> _WHAT THIS TASK INVOLVES_: In the material below, find the line containing "Image 4: 3-D, 16 µm across, along z, y and x." and output it and all lines after it exactly, through the last one, without the pictures.

> _RECORD SET_:
----------------------------------------
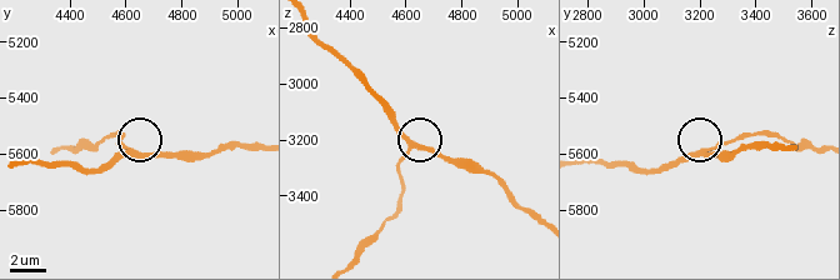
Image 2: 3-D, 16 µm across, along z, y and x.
Inspect: 3d 6 µm at (4620, 5600, 3230). Closer look.

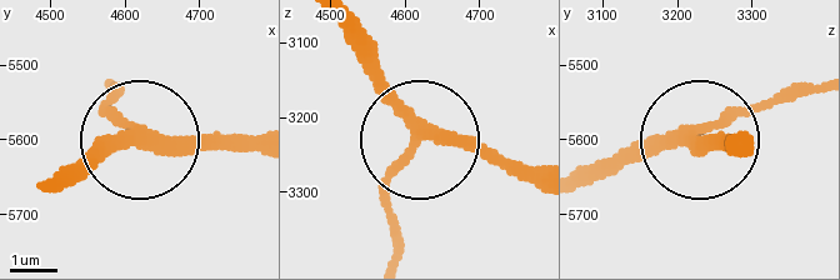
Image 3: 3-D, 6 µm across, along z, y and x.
Accept. It runs along (45, 181), (153, 134), (249, 134) in image 3; all the same neuron.

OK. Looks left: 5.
Inspect: 3d 16 µm at (3950, 5700, 2400).

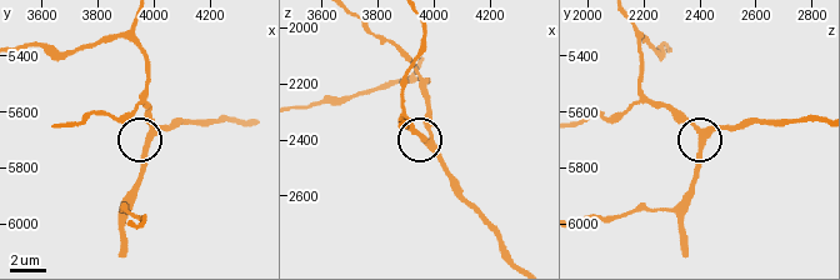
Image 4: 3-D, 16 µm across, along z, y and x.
Inspect: 3d 6 µm at (3990, 5710, 2410).

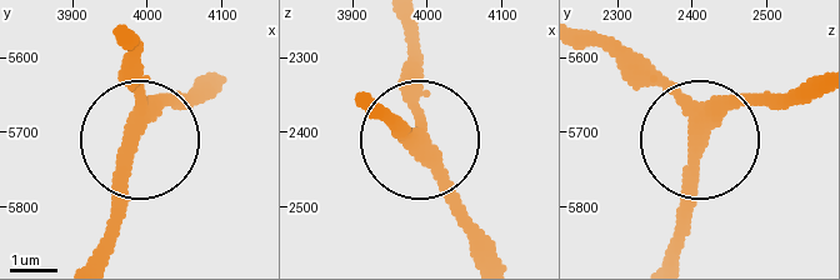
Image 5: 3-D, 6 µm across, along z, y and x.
Inspect: 3d 6 µm from the back at (3980, 5700, 2415).

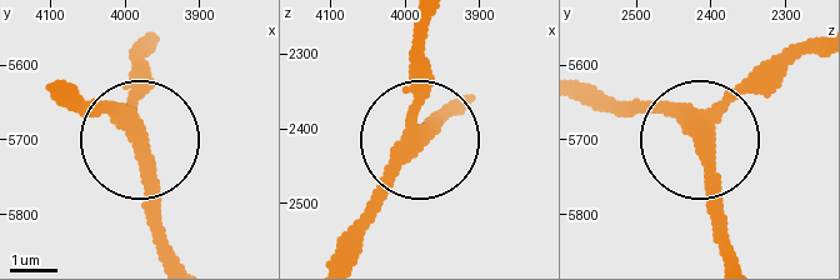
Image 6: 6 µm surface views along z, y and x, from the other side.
Accept. It runs along (813, 39), (776, 59), (713, 130), (705, 166), (716, 246) in image 6; one neuron here.

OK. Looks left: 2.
Inspect: 3d 24 µm at (3950, 5300, 2200). A fork.

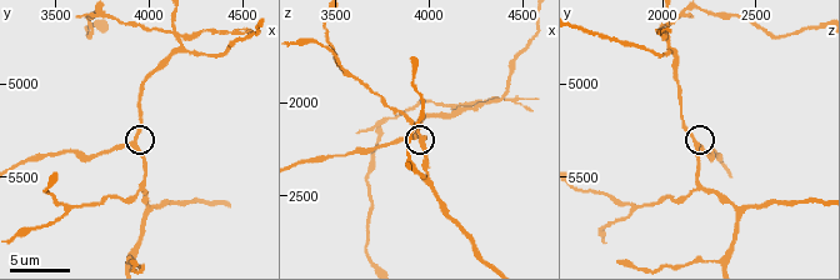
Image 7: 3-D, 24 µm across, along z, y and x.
Inspect: 3d 6 µm at (3900, 5340, 2180).

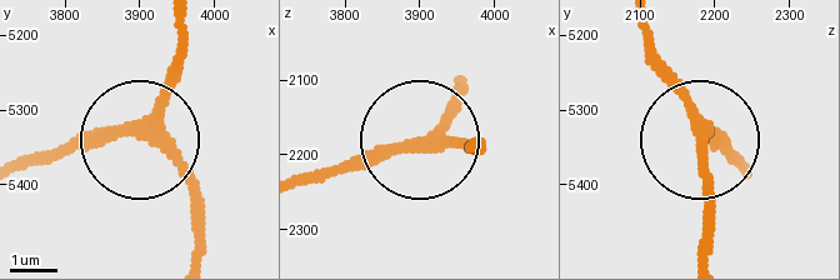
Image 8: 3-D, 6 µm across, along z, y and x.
----------------------------------------
> _RESULT OF THE EXERCISE_:
Image 4: 3-D, 16 µm across, along z, y and x.
Inspect: 3d 6 µm at (3990, 5710, 2410).

Image 5: 3-D, 6 µm across, along z, y and x.
Inspect: 3d 6 µm from the back at (3980, 5700, 2415).

Image 6: 6 µm surface views along z, y and x, from the other side.
Accept. It runs along (813, 39), (776, 59), (713, 130), (705, 166), (716, 246) in image 6; one neuron here.

OK. Looks left: 2.
Inspect: 3d 24 µm at (3950, 5300, 2200). A fork.

Image 7: 3-D, 24 µm across, along z, y and x.
Inspect: 3d 6 µm at (3900, 5340, 2180).

Image 8: 3-D, 6 µm across, along z, y and x.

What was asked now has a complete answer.